WHAT IS BEING ASKED
Revise everything from the start of the lines down to the line containing "-Pas d'annulation ou de remboursement" by replacing "Réserver" with "Réservez" and leaving all else unchanged. Give back only those lines.

DATA FOR REVIEW

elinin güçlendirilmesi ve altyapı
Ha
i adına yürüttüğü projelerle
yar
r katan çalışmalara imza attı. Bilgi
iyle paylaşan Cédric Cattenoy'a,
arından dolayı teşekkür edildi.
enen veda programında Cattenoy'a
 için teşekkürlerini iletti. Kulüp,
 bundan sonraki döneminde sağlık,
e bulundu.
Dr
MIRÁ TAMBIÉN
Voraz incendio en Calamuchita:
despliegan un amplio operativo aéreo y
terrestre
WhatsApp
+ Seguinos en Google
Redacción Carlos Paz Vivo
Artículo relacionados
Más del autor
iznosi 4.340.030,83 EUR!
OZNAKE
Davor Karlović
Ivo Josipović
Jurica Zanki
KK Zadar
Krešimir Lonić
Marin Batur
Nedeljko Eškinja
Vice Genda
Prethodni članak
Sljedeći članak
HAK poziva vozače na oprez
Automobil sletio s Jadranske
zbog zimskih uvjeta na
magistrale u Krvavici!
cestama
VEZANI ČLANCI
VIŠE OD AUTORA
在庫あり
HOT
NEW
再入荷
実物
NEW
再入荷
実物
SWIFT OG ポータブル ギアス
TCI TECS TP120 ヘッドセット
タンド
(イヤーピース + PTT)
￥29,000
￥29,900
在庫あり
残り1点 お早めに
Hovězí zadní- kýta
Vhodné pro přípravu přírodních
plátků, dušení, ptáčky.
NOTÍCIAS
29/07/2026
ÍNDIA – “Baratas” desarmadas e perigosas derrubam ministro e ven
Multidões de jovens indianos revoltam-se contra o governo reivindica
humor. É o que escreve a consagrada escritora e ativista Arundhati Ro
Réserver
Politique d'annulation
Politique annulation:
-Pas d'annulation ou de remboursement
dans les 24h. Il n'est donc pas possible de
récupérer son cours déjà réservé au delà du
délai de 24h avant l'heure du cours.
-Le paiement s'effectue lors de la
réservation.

ANSWER BELOW
elinin güçlendirilmesi ve altyapı
Ha
i adına yürüttüğü projelerle
yar
r katan çalışmalara imza attı. Bilgi
iyle paylaşan Cédric Cattenoy'a,
arından dolayı teşekkür edildi.
enen veda programında Cattenoy'a
 için teşekkürlerini iletti. Kulüp,
 bundan sonraki döneminde sağlık,
e bulundu.
Dr
MIRÁ TAMBIÉN
Voraz incendio en Calamuchita:
despliegan un amplio operativo aéreo y
terrestre
WhatsApp
+ Seguinos en Google
Redacción Carlos Paz Vivo
Artículo relacionados
Más del autor
iznosi 4.340.030,83 EUR!
OZNAKE
Davor Karlović
Ivo Josipović
Jurica Zanki
KK Zadar
Krešimir Lonić
Marin Batur
Nedeljko Eškinja
Vice Genda
Prethodni članak
Sljedeći članak
HAK poziva vozače na oprez
Automobil sletio s Jadranske
zbog zimskih uvjeta na
magistrale u Krvavici!
cestama
VEZANI ČLANCI
VIŠE OD AUTORA
在庫あり
HOT
NEW
再入荷
実物
NEW
再入荷
実物
SWIFT OG ポータブル ギアス
TCI TECS TP120 ヘッドセット
タンド
(イヤーピース + PTT)
￥29,000
￥29,900
在庫あり
残り1点 お早めに
Hovězí zadní- kýta
Vhodné pro přípravu přírodních
plátků, dušení, ptáčky.
NOTÍCIAS
29/07/2026
ÍNDIA – “Baratas” desarmadas e perigosas derrubam ministro e ven
Multidões de jovens indianos revoltam-se contra o governo reivindica
humor. É o que escreve a consagrada escritora e ativista Arundhati Ro
Réservez
Politique d'annulation
Politique annulation:
-Pas d'annulation ou de remboursement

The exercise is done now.